Светлый фон

Третий товарищ, в военной гимнастерке, блондин, сказал о том, что при нынешней технике этот памятник перевезут легко. А здесь, на его месте, как на Цветном бульваре, устроят клумбы, поставят фонари, сделают ступеньки и т. д.

Четвертый старичок, в очках, отметил то, что перевозить памятник, как дома перевозили, нельзя, он развалится, ибо у него нет опоры внутри, как у домов. Его нужно перетаскивать частями.

Вместе с этим находятся и такие люди, которые резко возражают, что памятник хотят переставить на площадь.

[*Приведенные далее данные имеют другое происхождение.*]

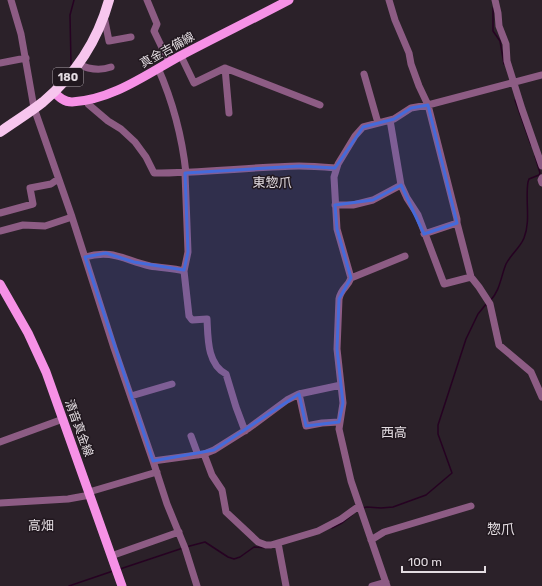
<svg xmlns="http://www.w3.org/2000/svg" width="542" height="586" font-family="Rubik,'Noto Sans JP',sans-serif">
<rect width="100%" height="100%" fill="#2b2129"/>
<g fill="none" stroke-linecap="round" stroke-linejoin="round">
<!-- stream -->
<path stroke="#260222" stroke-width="1.5" d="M493 8V31L500 41 504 64
M71 64 70 15 74 0
M515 100 531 145
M490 301C500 291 501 276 506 264 511 254 520 248 524 238 531 221 525 200 528 182L529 179 539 175 540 173 535 156
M362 508 367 507 381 508 393 507 426 495 452 473 438 434V425L466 339 478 314 487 303
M332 528 342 523 352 515
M186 547 205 542 228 557 234 559 240 557 254 547 270 548
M120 569 183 548
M69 586 113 571"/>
<!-- minor -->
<path stroke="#8d5c84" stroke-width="7" d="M11 0 21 34 34 108 72 217 114 348 153 461 167 504 185 548 197 586
M147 0 157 24 154 31 169 62
M389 0 395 20 409 53 411 64 419 86 428 105 457 219V223L424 234
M495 0 498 13 499 26 506 44 507 61 522 109 542 166
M104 16 109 41 131 37
M181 56 194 83 225 68 320 105
M0 63 26 58
M78 64C88 69 100 71 111 67
M158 68C173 102 182 136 186 173
M225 68 229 113
M364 74 378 123
M87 100 88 104 108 121 121 129 135 142 146 157 154 173C203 173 251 167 299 166 311 166 324 167 336 168
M390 120 401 185 407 198 418 215 444 284 471 277 479 287 490 304 499 345 531 372 542 397
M542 178 541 180 542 183
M335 205H353L373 200 401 185
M0 213 33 204 30 188 51 184 58 179
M457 223 471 277
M0 231 23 225 45 226 72 217
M85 257C112 249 124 260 150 266 161 268 173 268 184 271L188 252 185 173
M184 271 189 316 192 320 207 319C208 338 207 364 226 374L236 407 245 431
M351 278 405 256
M299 394 341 385
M131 396 172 384
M191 436 198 455
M0 442 63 419
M204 454 212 475 222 490 226 512 258 542 266 545H271L318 531 341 519 359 506
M153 461 204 454 214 450 249 428 287 400 299 394 306 426 322 423 339 422
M89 492 157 472
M0 503 68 499 90 495
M371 540 384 532 471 506
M278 543 286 586
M111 556 179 532
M372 586 386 582
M387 586 351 481 339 429 343 403 337 349 339 299C341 288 348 287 351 278L337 229 334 177 338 164 355 136 363 127 394 119 411 108 428 105 542 75"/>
<!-- major -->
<path stroke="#f691e6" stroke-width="9" d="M54 92C59 97 64 102 72 102 112 100 147 74 180 56 216 37 253 19 289 0
M0 284 28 333 46 372 122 586"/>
<!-- highway -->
<path stroke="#f7c6ee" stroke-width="10" d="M0 132C14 122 29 113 43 102 75 75 98 40 109 0"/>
</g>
<!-- marked area -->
<path fill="#456ada" fill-opacity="0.2" stroke="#456ada" stroke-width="3" stroke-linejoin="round" d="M428 105 457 223 424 234 401 185 373 200 335 205 337 229 351 278 339 299 337 349 343 403 339 422 306 426 299 394 214 450 153 461 85 257 106 253 134 262 184 270 188 252 185 173 300 166 335 168 363 127 394 119 411 108Z"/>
<g text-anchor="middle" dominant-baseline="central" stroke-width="3" stroke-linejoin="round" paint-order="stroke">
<!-- shield labels -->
<rect fill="#21181f" stroke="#a9a1a7" stroke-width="1" x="53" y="68" width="30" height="18" rx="3"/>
<g font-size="11" font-weight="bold" fill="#e3dce1">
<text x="68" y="77">180</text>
</g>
<!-- street labels -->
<g font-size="12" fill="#e3dce1" stroke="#21181f">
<text transform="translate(167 50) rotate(-29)">真金吉備線</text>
<text transform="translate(79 428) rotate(70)">清音真金線</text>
</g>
<!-- neighbourhood labels -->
<g font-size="13" fill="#e3dce1" stroke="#21181f">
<text x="272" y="182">東惣爪</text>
<text x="394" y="432">西高</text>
<text x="41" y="525">高畑</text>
</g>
<!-- quarter labels -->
<g font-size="14" fill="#e3dce1" stroke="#21181f">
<text x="501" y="529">惣爪</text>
</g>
</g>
<!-- scale -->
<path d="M402 566v6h83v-6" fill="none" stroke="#e3dce1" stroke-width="2"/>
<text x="408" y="566" font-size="12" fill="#e3dce1" stroke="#21181f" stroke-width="3" paint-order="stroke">100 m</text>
</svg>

Они за то, чтобы он стоял на старом месте.

Одна старушка, все лицо ее в морщинах, сказала: «Не нужно переносить памятник на площадь. Он стоит здесь уже более полсотни лет. Рабочие против этого перетаскивания памятника. На это будут израсходованы миллионы рублей, которые падут на плечи трудящихся в виде дополнительных налогов. Информация Свердловского РК ВКП(б)» (Центральный архив общественно‑политической истории Москвы).

В ночь с 13 на 14 августа 1950 г. памятник (70 тонн) приподняли на четырех гидравлических домкратах и на специальных тележках отправили с Тверского бульвара в дальнюю дорогу (120 метров) на Пушкинскую площадь. Ночь – вполне обычное время суток для совершения всяких беззаконий и вероломств. Занимался переездом все тот же трест по передвижке и разборке зданий, что участвовал в довоенном разрушении Страстной площади. К раннему утру все было кончено.

Инициаторы переноса памятника не читали, видимо, очерк Марины Цветаевой «Мой Пушкин», в котором она так искренно и нежно объяснилась ему в любви:

«Памятник Пушкина был не памятник Пушкина (родительный падеж), а просто Памятник‑Пушкина, в одно слово, с одинаково непонятными и порознь не существующими понятиями памятника и Пушкина. То, что вечно, под дождем и под снегом, – о, как я вижу эти нагруженные снегом плечи, всеми российскими снегами нагруженные и осиленные африканские плечи! – плечами в зарю или в метель, прихожу я или ухожу, убегаю или добегаю, стоит с вечной шляпой в руке, называется «Памятник Пушкина».

Памятник Пушкина был и моя первая пространственная мера: от Никитских ворот до памятника Пушкина – верста, та самая вечная пушкинская верста, верста «Бесов», верста «Зимней дороги», верста всей пушкинской жизни и наших детских хрестоматий, полосатая и торчащая, непонятная и принятая.

Памятник Пушкина был – обиход, такое же действующее лицо детской жизни, как рояль или за окном городовой Игнатьев, – кстати, стоявший почти так же непреложно, только не так высоко, – памятник Пушкина был одна из двух (третьей не было), ежедневных неизбежных прогулок – на Патриаршие пруды – или к Памятник‑Пушкину.